Sound Files

Listen to oral histories from The Postal Museum and Mail Rail exhibitions.

K6 Telephone Kiosk

  • 001. Letter from German Soldier to Mrs Home Peel

    Home Peel joined the Post Office in 1906. At the outbreak of war, in 1914, he joined the Post Office’s own battalion, the Post Office Rifles. Having survived many battles, Peel was killed in action near Longueval on 24 March 1918 during the retreat from Cambrai. A German soldier found his body and was moved to write this letter.

  • 002. Letter from William Cox to family

    William Cox was a Post Office worker. During the First World War he posted an Oxo tin to his brother and sister containing a button from the tunic of a fellow worker who had died and also a piece of shrapnel. This is the letter he wrote to explain what these ‘mementoes’ meant to him.

  • 003. Extracts from Thomas May’s diary

    Thomas William Ernest May joined the Post Office in 1910 as an Assistant Postman. In 1915, at the age of 20 he joined the Post Office Rifles and went to war. Like so many others Thomas was an ordinary man thrust into an extraordinary situation. These are extracts from the diary he kept whilst at the front, describing his experiences of the war.

  • 004. Battlefield Will, Leonard Eldridge

    Private Leonard Eldridge was a member of the Post Office Rifles. Like many soldiers in the First World War he was encouraged to write a battlefield will, in case the worst should happen. This is what he wrote.

  • 005. The Letter by Wilfred Owen

    Wilfred Owen is one of the most famous poets of the First World War. Here we hear his poem ‘The Letter’. In it a soldier writes a letter to his wife back home but whilst writing it he is fatally shot. The poem switches between the contents of the letter and the events unfolding around him.

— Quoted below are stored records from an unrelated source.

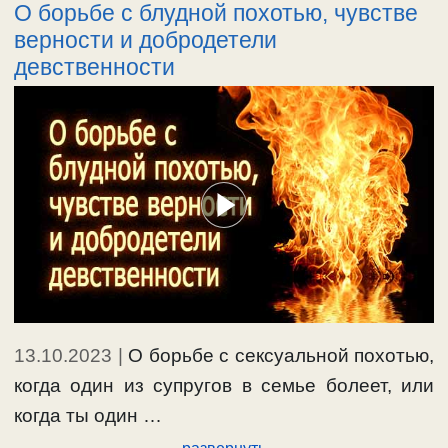
О борьбе с блудной похотью, чувстве
верности и добродетели
девственности
13.10.2023
|
О борьбе с сексуальной похотью,
когда один из супругов в семье болеет, или
когда ты один …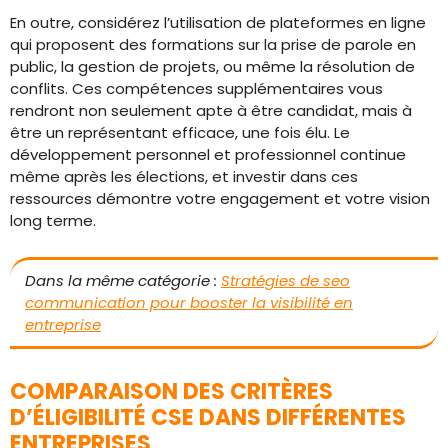
En outre, considérez l’utilisation de plateformes en ligne
qui proposent des formations sur la prise de parole en
public, la gestion de projets, ou même la résolution de
conflits. Ces compétences supplémentaires vous
rendront non seulement apte à être candidat, mais à
être un représentant efficace, une fois élu. Le
développement personnel et professionnel continue
même après les élections, et investir dans ces
ressources démontre votre engagement et votre vision
long terme.
Dans la même catégorie :
Stratégies de seo
communication pour booster la visibilité en
entreprise
COMPARAISON DES CRITÈRES
D’ÉLIGIBILITÉ CSE DANS DIFFÉRENTES
ENTREPRISES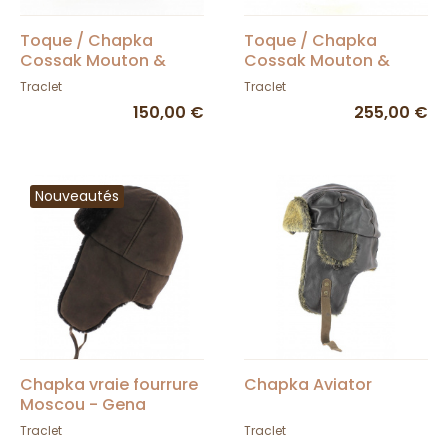
Toque / Chapka
Toque / Chapka
Cossak Mouton &
Cossak Mouton &
Fourrure - Traclet
Fourrure Camel -
Traclet
Traclet
Traclet
150,00 €
255,00 €
Nouveautés
Chapka vraie fourrure
Chapka Aviator
Moscou - Gena
marron chocolat
Traclet
Traclet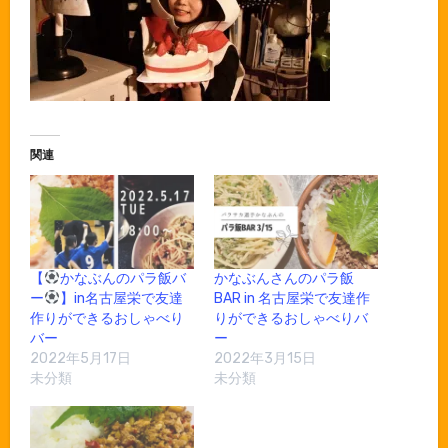
関連
【
かなぶんのパラ飯バ
かなぶんさんのパラ飯
ー
】in名古屋栄で友達
BAR in 名古屋栄で友達作
作りができるおしゃべり
りができるおしゃべりバ
バー
ー
2022年5月17日
2022年3月15日
未分類
未分類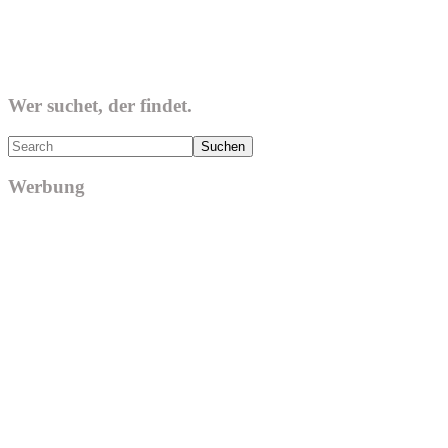
Wer suchet, der findet.
Search
Werbung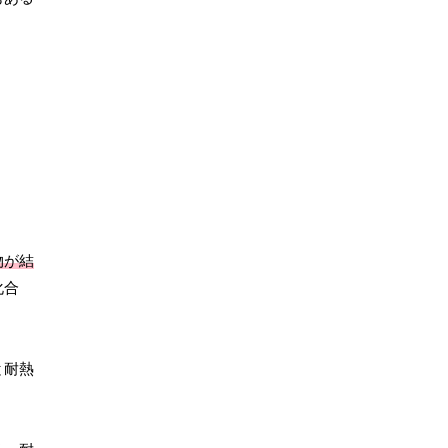
物が結
化合
と耐熱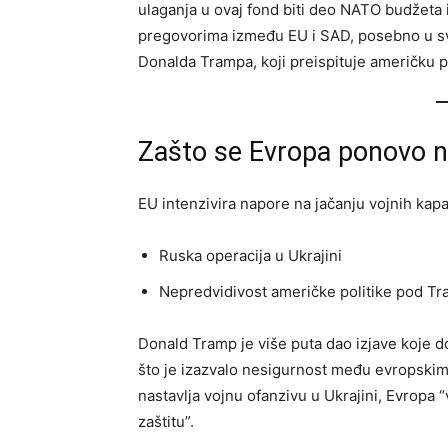
ulaganja u ovaj fond biti deo NATO budžeta i
pregovorima između EU i SAD, posebno u sv
Donalda Trampa, koji preispituje američku
Zašto se Evropa ponovo 
EU intenzivira napore na jačanju vojnih kap
Ruska operacija u Ukrajini
Nepredvidivost američke politike pod 
Donald Tramp je više puta dao izjave koje
što je izazvalo nesigurnost među evropskim
nastavlja vojnu ofanzivu u Ukrajini, Evropa 
zaštitu”.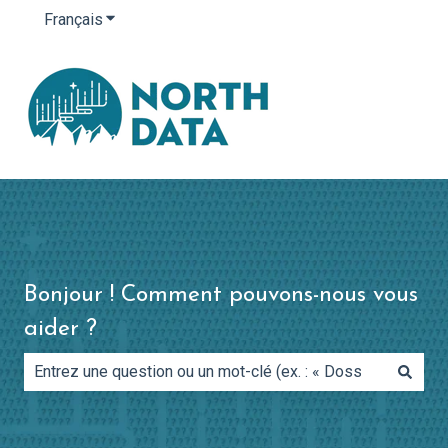
Français
Afficher le sous-menu pour les traductions
Bonjour ! Comment pouvons-nous vous
aider ?
Il n'y a aucune suggestion car le champ de recherche es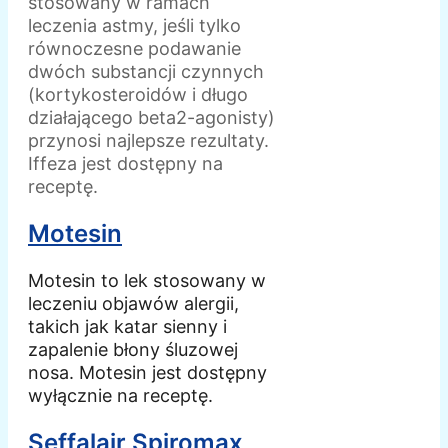
stosowany w ramach
leczenia astmy, jeśli tylko
równoczesne podawanie
dwóch substancji czynnych
(kortykosteroidów i długo
działającego beta2-agonisty)
przynosi najlepsze rezultaty.
Iffeza jest dostępny na
receptę.
Motesin
Motesin to lek stosowany w
leczeniu objawów alergii,
takich jak katar sienny i
zapalenie błony śluzowej
nosa. Motesin jest dostępny
wyłącznie na receptę.
Seffalair Spiromax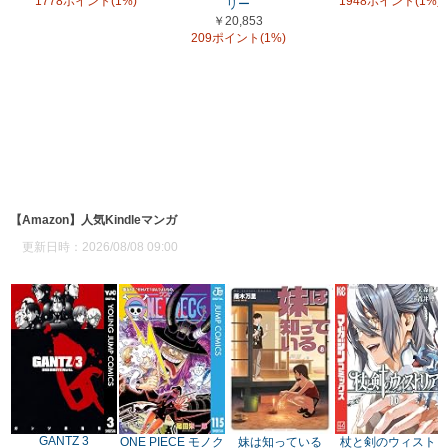
1778ポイント(1%)
1948ポイント(1%)
リー
￥20,853
209ポイント(1%)
【Amazon】人気Kindleマンガ
更新日時：2026/08/08 09:00
GANTZ 3
ONE PIECE モノク
妹は知っている
杖と剣のウィスト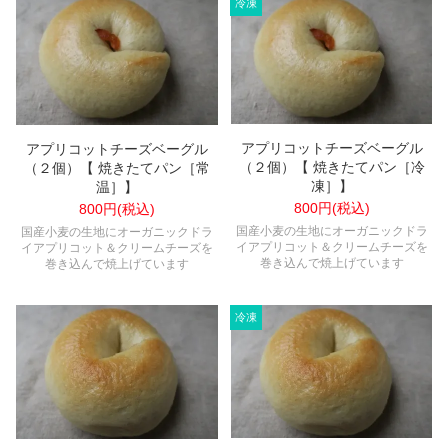
アプリコットチーズベーグル
アプリコットチーズベーグル
（２個）【 焼きたてパン［冷
（２個）【 焼きたてパン［常
凍］】
温］】
800円(税込)
800円(税込)
国産小麦の生地にオーガニックドラ
国産小麦の生地にオーガニックドラ
イアプリコット＆クリームチーズを
イアプリコット＆クリームチーズを
巻き込んで焼上げています
巻き込んで焼上げています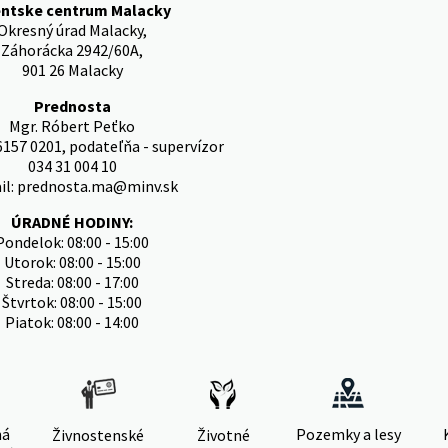
entske centrum Malacky
Okresný úrad Malacky,
Záhorácka 2942/60A,
901 26 Malacky
Prednosta
Mgr. Róbert Peťko
6157 0201, podateľňa - supervízor
034 31 004 10
il: prednosta.ma@minv.sk
ÚRADNÉ HODINY:
Pondelok: 08:00 - 15:00
Utorok: 08:00 - 15:00
Streda: 08:00 - 17:00
Štvrtok: 08:00 - 15:00
Piatok: 08:00 - 14:00
ná
Pozemky a lesy
Živnostenské
Životné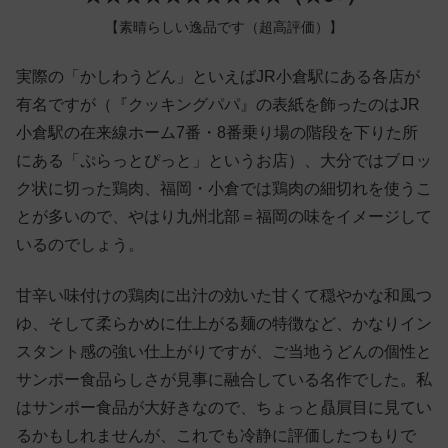
【素晴らしい逸品です（超高評価）】
実際の「かしわうどん」といえばJR小倉駅にある各店が
有名ですが（『クッキングパパ』の表紙を飾ったのはJR
小倉駅の在来線ホーム7番・8番乗り場の階段を下りた所
にある「ぷらっとぴっと」というお店）、大分ではブロッ
ク状に切った鶏肉、福岡・小倉では鶏肉の細切れを使うこ
とが多いので、やはり九州北部＝福岡の味をイメージして
いるのでしょう。
甘辛い味付けの鶏肉に出汁の効いた甘くて穏やかな和風つ
ゆ、そして柔らかめに仕上がる麺の特徴など、かなりイン
スタント感の強い仕上がりですが、ご当地うどんの個性と
サンポー食品らしさが見事に融合している名作でした。私
はサンポー食品が大好きなので、ちょっと贔屓目に見てい
るかもしれませんが、これでも冷静に評価したつもりで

  • 006. ‘It came by ship’ by Aldis Bajirak

    Aldis took part in Communicating Conflict, a First World War Centenary project with Haverstock School in 2014. Pupils took inspiration from the wartime stories and objects in The Postal Museum collections to write their own letters from the Front Line. His poem captures the anticipation of waiting for a letter from home.

  • 007. Roger Osborn

    During the Second World War Roger Osborn had to deliver many fatality telegrams, bringing news of death to loved ones back home. Here he recalls his own, and a friend’s experience, and speaks about the devastating effect it could have on families.

  • 008. Frank Hunter

    Frank Hunter left school at 14 to start his first job as a Boy Messenger at North West District Office in London. During the Second World War Frank and colleagues sheltered from bombing in the Post Office Underground Railway at Mount Pleasant while working their night shifts.

  • 009. Garvin Kerr

    Garvin grew up in the Creggan area of Derry in a Catholic family of six children. Garvin worked for Royal Mail at the height of ‘The Troubles’. Here he remembers the frightening day when he was held up in his van and robbed at gunpoint.